Required task: Copy the lines below word for word, leaving out the pictures.

*** Data provided

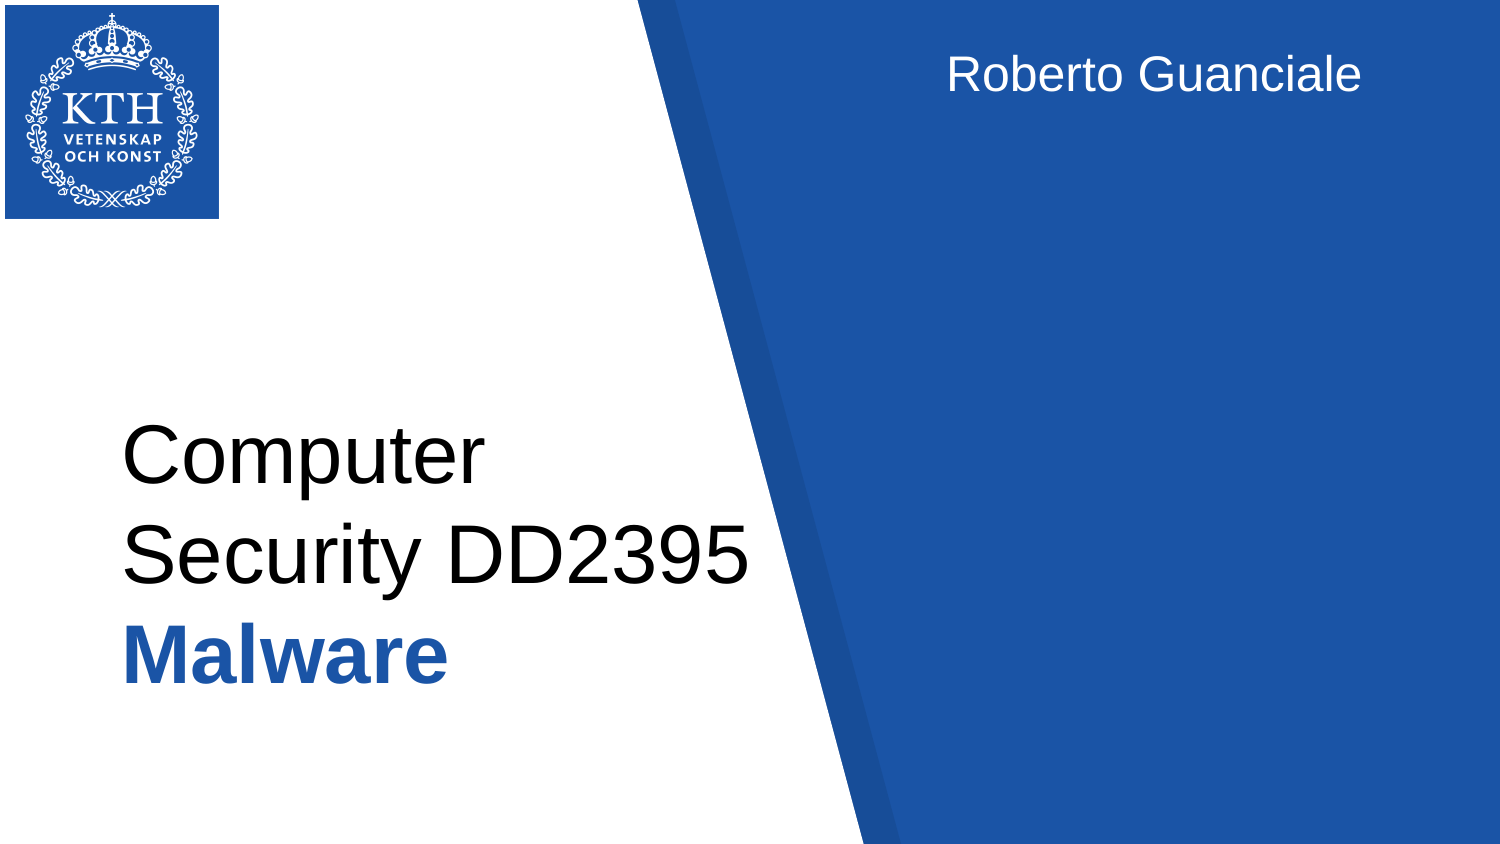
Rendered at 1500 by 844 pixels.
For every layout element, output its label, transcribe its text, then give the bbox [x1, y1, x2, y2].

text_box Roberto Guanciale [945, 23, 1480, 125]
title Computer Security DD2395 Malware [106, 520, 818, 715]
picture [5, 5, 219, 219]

******

Result of the task:
Rendered at 1500 by 844 pixels.
For every layout element, output its label, transcribe its text, then give the bbox [x1, y1, x2, y2].

text_box Roberto Guanciale [945, 23, 1480, 125]
title Computer Security DD2395 Malware [106, 520, 818, 715]
picture [5, 5, 219, 219]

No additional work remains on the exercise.